Zapytany o kwestie rozliczania tego zadania z gminami burmistrz powiedział, że "w tym momencie sprawy finansowania, które oczywiście są istotne, nie powinny być najważniejsze". Jak zaznaczył kluczowe jest, aby starać się pomóc naszym mieszkańcom i wspólnie walczyć z pandemią.
„Kłócić to się powinniśmy w sprawach finansowania oświaty i zmian w przepisach, które są niekorzystne dla JST” – dodał.
Wytyczne dla takich uproszczonych punktów szczepień, a także instrukcję, jak krok po kroku je zorganizować - już w poniedziałek 29 marca mają otrzymać wojewodowie, którzy będą też szukać zainteresowanych JST.

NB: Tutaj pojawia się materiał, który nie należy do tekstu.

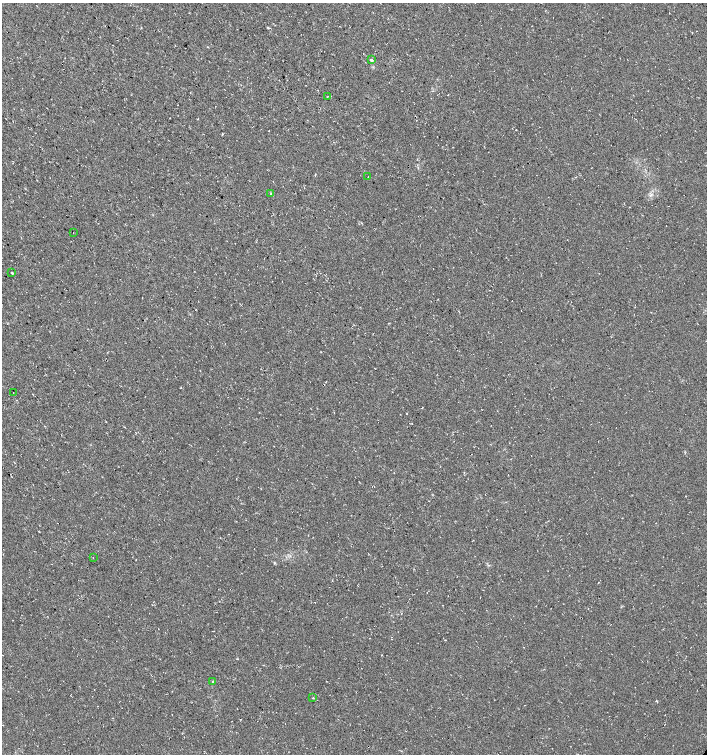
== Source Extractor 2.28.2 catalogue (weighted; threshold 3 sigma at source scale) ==
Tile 11 of 4 x 4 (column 3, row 3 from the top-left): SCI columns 3051-4459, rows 1505-3008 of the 6032 x 6030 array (HDU 1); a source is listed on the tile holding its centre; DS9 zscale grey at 2 x 2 block average (1 PNG px = mean of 2 x 2 image px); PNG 709 x 756 px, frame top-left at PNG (2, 3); each listed source drawn as its Kron ellipse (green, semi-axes under 4 px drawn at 4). Shown black and unused: <1% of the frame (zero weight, under 3 of 4 exposures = <1% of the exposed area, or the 3 px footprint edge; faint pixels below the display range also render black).
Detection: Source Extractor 2.28.2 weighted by HDU 2 'WHT'; one run over the whole footprint, this tile lists its part. Background 0.00754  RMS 0.0039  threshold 0.0178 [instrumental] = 3 sigma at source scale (4.5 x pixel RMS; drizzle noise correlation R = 1.50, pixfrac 1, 0.0396/0.0396 arcsec/px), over >= 5 px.
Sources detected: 10; all 10 listed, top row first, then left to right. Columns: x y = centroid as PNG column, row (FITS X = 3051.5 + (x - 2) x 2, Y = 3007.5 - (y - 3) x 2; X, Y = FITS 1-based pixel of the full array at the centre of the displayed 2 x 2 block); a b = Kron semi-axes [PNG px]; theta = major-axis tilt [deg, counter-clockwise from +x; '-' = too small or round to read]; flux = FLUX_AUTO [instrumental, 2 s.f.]
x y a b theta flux
371 60 2 2 - 1.9
327 97 3 2 - 0.54
368 177 2 2 - 0.31
271 194 3 2 - 0.6
73 233 2 2 - 0.29
12 273 2 2 - 0.99
13 393 2 2 - 0.46
93 558 2 2 - 0.39
213 682 4 3 - 0.83
313 698 3 2 - 0.6
Diffuse or blended objects may show on this block-average render without a row.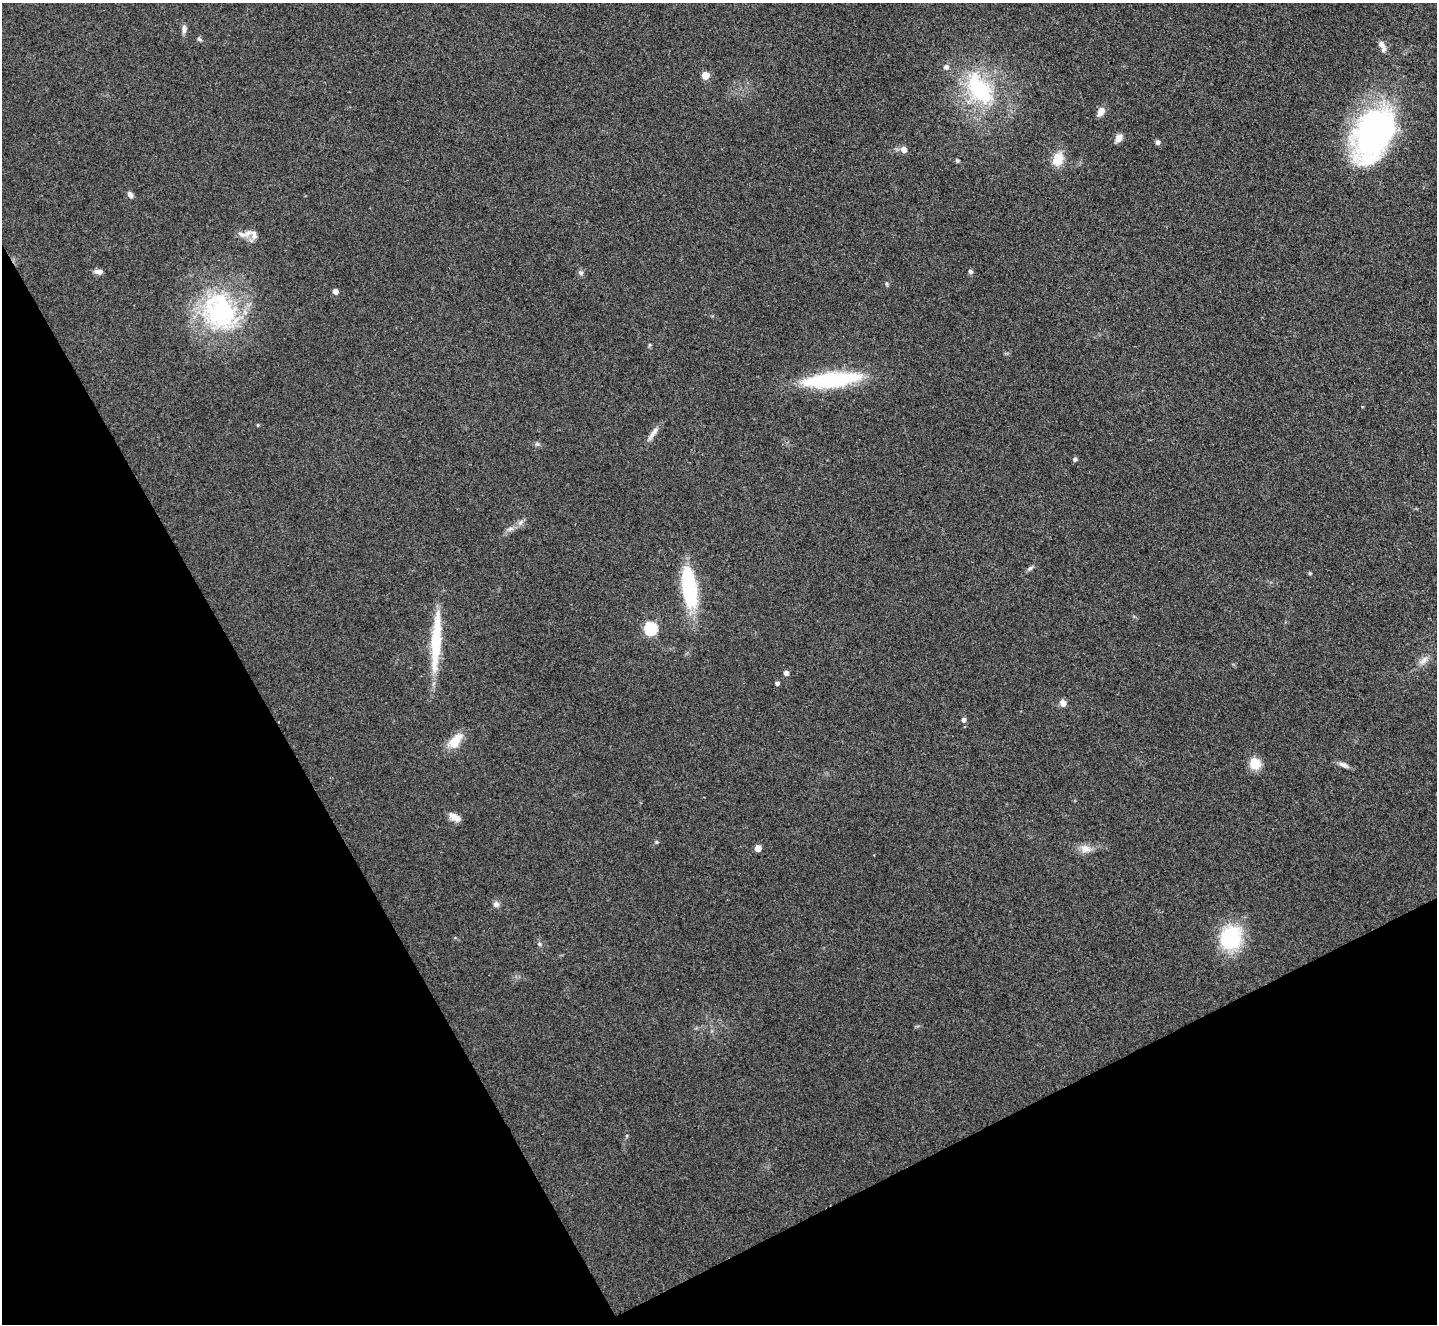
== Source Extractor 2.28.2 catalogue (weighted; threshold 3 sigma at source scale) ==
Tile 14 of 4 x 4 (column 2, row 4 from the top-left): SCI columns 1436-2870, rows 152-1473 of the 5741 x 5729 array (HDU 1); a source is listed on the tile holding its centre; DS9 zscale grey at full resolution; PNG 1439 x 1326 px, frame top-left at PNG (2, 3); no overlay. Shown black and unused: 27% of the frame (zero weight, under 3 of 4 exposures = <1% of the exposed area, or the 3 px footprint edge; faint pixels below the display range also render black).
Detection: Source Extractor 2.28.2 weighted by HDU 2 'WHT'; one run over the whole footprint, this tile lists its part. Background 0.261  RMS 0.009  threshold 0.0407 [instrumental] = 3 sigma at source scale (4.5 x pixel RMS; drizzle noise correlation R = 1.50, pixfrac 1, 0.05/0.05 arcsec/px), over >= 5 px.
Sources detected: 51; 3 inside a brighter listed object's ellipse — not listed separately; the other 48 listed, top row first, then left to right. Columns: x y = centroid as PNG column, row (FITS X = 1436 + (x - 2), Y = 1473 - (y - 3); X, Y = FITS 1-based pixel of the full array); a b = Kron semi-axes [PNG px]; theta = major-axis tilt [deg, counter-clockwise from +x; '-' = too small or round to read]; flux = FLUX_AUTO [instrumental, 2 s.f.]
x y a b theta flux
184 29 10 6 88 3.9
199 39 7 5 -39 1.7
1381 44 9 7 -56 4.4
705 75 5 5 - 18
979 89 51 28 -57 88
1101 112 11 7 60 7.1
1373 135 59 36 64 240
1119 138 9 7 60 6.8
1158 142 5 5 - 2.9
904 149 6 5 - 6.9
1058 159 15 11 71 17
957 160 4 4 - 1.9
130 195 8 6 -55 3.3
242 234 17 7 -17 6.4
99 272 11 6 -5 4.1
970 272 6 5 - 2.1
581 273 7 7 - 2.4
887 284 6 4 -89 1.3
335 291 4 4 - 5.7
220 312 55 45 -57 130
649 345 6 3 70 1.1
831 380 65 16 6 91
258 425 4 4 - 0.94
653 433 23 6 56 6.1
537 444 6 5 - 1.7
1075 459 5 4 - 2.2
521 522 10 5 36 3
510 529 7 6 - 2.8
1030 568 9 5 37 2.2
1310 573 6 3 18 0.89
689 587 44 15 -82 82
651 628 6 6 - 110
436 644 69 11 87 50
1423 660 16 7 42 6.3
786 673 5 4 - 4.2
777 683 4 4 - 2.6
1063 703 7 6 - 5.8
963 720 5 5 - 3.2
455 741 24 12 49 15
1255 764 12 11 - 16
1344 765 14 6 -24 4.2
455 817 15 7 -28 7.2
656 842 5 4 - 1.2
758 848 5 5 - 13
1085 849 15 10 -15 7.9
496 904 7 7 - 3.6
1230 938 27 23 59 64
539 944 6 4 -89 1.5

Jak przekonywał minister Dworczyk, pomysł samorządowych punktów szczepień jest jedną z dróg prowadzących do przyspieszenia szczepień i odciążenia szpitali i POZ-ów od tego zadania, które w obecnej sytuacji powinny skupić się na walce z koronawirusem.
"Oczywiście chcemy, by ta sieć szpitali w ramach Narodowego Programu Szczepień nadal istniała, ale chcemy zwiększyć jej wydajność, tworząc samorządowe punkty szczepień. To jest związane z zapowiedziami producentów, że będziemy mogli liczyć od kwietnia na znacząco powiększone wolumeny szczepionek, które będą trafiały do Polski" - wyjaśniał minister Dworczyk.